(SUPPLIED TEXT begins)
Try something for me. Think of all the recent articles you’ve read, the programs you’ve watched on Central American migrants. Now think of how many times you’ve heard someone — a reporter, a news anchor, an expert— mention the 2009 coup d’état in Honduras. What’s the number? If it’s more than zero, I’d be surprised.
But that overthrow helps explain why Hondurans flee their homeland. And it succeeded with our government’s help. Bear that last point in mind. Because while pundits lament the partisanship, the tribalism ruining our political system, there’s no talk of how the two parties, working together, helped dismantle Honduran democracy.
Here’s what happened. A decade ago, Honduran president Manuel Zelaya proposed a non-binding referendum. He wanted the public to decide whether or not to revise the 1982 constitution, a relic from the country’s years of military rule. It preserved military autonomy from civilian control, for example. And it rigged the system in the elite’s favor, Zelaya believed. He felt a new charter could make the country more democratic. According to U.S. Ambassador Hugo Llorens, most Hondurans felt the same way: There was “55-75 percent popular support ... for the concept of being consulted” on constitutional reform.
Before dawn on June 28, 2009, the day slated for the referendum, hundreds of soldiers invaded Zelaya’s home, kidnapped him and flew him to Costa Rica.
Illicit acts on this scale need a pretext. In this case, the claim was that Zelaya, by proposing constitutional change, was really trying to win himself a second, illegal presidential term. Not that anyone really bought this story. The military lawyer advising the coup’s plotters called their act “a crime.” Llorens essentially agreed. “The fact is we have no hard intelligence suggesting any consideration by Zelaya or any members of his government to usurp democracy and suspend constitutional rule,” he wrote at the time.
So why was Zelaya toppled? The answer is simple— and unsurprising. His policies provoked people with power. Honduras is the original “banana republic,” a country with a small ruling class and an indigent majority. Zelaya seemed responsive to people and organizations working to undo that legacy. He raised the minimum wage. He ensured aging citizens received pensions. He backed land reform to protect peasants from rich ranchers after their farms. In the eyes of powerful Hondurans, these were sins.
As they were in the eyes of the U.S. government. After the coup, President Obama and Secretary of State Hillary Clinton faced a simple choice. They could have called Zelaya’s ouster what it was: a military coup. Doing so would have immediately — dramatically — cut U.S. aid. But that never happened. Our taxpayer dollars continued flowing south. They flooded a country where, for many, life became a kind of nightmare.
People protesting their elected president’s removal were beaten. Others were killed. And it was in this climate, under government intimidation, that the next presidential election occurred in November 2009. Apart from repression, there were charges of fraud, but the U.S. recognized the winner. The same process repeated — a sham election, followed by Washington’s endorsement of the victor — in 2013 and 2017. In this regard, President Trump proved a worthy heir to Obama’s legacy.
(SUPPLIED TEXT ends)
TASK DESCRIPTION = Copy everything from "So why was Zelaya" down to "these were sins." in the piece on the Honduran coup, changing "rich ranchers" to "large landowners".
(RECORDS SUPPLIED begins)
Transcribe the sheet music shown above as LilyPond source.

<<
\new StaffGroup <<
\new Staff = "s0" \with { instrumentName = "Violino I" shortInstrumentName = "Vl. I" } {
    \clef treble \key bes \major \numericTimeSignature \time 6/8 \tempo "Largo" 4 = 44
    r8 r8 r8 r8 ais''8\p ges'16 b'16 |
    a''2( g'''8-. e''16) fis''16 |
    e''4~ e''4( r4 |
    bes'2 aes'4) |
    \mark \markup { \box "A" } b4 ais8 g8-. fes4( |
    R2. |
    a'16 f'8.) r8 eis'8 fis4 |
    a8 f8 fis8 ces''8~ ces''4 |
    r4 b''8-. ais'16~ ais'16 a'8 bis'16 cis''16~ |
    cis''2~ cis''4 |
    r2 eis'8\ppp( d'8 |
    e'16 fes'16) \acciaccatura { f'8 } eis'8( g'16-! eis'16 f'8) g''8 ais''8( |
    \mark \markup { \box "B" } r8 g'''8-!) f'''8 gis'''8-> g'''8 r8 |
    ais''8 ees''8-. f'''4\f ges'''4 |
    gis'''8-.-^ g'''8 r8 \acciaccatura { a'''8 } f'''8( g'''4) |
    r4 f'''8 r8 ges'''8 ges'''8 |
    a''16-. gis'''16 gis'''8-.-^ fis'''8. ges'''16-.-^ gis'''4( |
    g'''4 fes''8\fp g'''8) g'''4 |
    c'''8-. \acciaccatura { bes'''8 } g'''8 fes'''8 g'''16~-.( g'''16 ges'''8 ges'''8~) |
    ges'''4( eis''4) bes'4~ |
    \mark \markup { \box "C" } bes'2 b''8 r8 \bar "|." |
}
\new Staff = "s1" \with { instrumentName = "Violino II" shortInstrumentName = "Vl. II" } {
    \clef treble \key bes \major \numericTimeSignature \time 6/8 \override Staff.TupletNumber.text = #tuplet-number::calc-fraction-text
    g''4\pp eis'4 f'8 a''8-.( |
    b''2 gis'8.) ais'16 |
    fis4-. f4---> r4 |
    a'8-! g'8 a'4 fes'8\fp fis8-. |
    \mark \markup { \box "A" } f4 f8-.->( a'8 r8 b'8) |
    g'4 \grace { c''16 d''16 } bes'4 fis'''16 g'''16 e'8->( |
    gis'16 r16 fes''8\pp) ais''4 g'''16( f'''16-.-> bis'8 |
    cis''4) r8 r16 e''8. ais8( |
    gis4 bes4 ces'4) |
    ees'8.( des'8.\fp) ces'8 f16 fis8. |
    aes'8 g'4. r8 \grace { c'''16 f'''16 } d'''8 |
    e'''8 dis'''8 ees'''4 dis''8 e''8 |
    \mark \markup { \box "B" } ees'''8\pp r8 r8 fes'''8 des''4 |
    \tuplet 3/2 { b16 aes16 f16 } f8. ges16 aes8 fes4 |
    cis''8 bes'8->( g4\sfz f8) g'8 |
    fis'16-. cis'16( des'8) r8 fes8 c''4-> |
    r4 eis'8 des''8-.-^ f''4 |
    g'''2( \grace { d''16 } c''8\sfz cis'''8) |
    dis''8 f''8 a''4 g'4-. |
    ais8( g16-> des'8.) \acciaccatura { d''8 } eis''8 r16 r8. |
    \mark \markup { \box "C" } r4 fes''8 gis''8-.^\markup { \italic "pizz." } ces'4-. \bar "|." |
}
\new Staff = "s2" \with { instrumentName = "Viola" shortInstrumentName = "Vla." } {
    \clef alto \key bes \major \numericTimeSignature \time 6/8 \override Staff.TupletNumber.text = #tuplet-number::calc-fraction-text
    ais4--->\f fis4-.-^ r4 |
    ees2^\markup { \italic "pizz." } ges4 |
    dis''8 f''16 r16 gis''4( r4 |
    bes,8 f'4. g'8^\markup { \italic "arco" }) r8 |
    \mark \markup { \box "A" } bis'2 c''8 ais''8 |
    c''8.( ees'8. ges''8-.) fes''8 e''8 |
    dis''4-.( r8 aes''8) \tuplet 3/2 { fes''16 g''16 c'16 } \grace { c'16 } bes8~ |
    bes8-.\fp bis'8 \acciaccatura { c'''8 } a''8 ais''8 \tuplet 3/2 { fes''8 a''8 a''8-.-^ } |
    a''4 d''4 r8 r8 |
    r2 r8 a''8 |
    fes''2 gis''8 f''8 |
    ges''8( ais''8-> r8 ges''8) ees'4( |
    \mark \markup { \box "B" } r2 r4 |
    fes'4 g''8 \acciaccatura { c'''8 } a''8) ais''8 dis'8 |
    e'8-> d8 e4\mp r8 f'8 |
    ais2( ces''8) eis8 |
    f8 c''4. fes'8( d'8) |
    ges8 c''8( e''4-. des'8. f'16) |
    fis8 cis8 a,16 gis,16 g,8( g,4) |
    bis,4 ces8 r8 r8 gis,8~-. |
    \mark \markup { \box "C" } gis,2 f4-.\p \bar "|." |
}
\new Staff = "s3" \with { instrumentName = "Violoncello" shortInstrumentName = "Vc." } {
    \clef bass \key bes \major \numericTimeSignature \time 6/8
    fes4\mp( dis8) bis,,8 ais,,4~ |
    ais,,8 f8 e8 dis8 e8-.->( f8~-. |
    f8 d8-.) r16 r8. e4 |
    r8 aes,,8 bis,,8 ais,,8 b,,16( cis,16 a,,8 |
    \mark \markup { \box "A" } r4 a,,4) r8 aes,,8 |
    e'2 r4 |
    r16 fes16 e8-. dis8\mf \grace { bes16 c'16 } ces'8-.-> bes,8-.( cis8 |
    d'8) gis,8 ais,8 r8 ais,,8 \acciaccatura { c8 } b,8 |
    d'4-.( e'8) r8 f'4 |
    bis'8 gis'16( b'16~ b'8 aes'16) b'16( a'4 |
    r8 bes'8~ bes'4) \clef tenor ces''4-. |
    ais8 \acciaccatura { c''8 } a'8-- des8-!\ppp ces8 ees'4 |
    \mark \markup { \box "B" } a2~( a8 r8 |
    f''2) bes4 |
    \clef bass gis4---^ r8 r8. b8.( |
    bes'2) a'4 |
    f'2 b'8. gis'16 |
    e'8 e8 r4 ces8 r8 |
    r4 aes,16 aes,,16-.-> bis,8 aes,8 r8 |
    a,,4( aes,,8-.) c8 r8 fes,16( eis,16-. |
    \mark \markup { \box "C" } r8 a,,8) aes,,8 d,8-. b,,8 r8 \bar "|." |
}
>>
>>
(RECORDS SUPPLIED ends)
SOLUTION FOR THIS PROBLEM =
So why was Zelaya toppled? The answer is simple— and unsurprising. His policies provoked people with power. Honduras is the original “banana republic,” a country with a small ruling class and an indigent majority. Zelaya seemed responsive to people and organizations working to undo that legacy. He raised the minimum wage. He ensured aging citizens received pensions. He backed land reform to protect peasants from large landowners after their farms. In the eyes of powerful Hondurans, these were sins.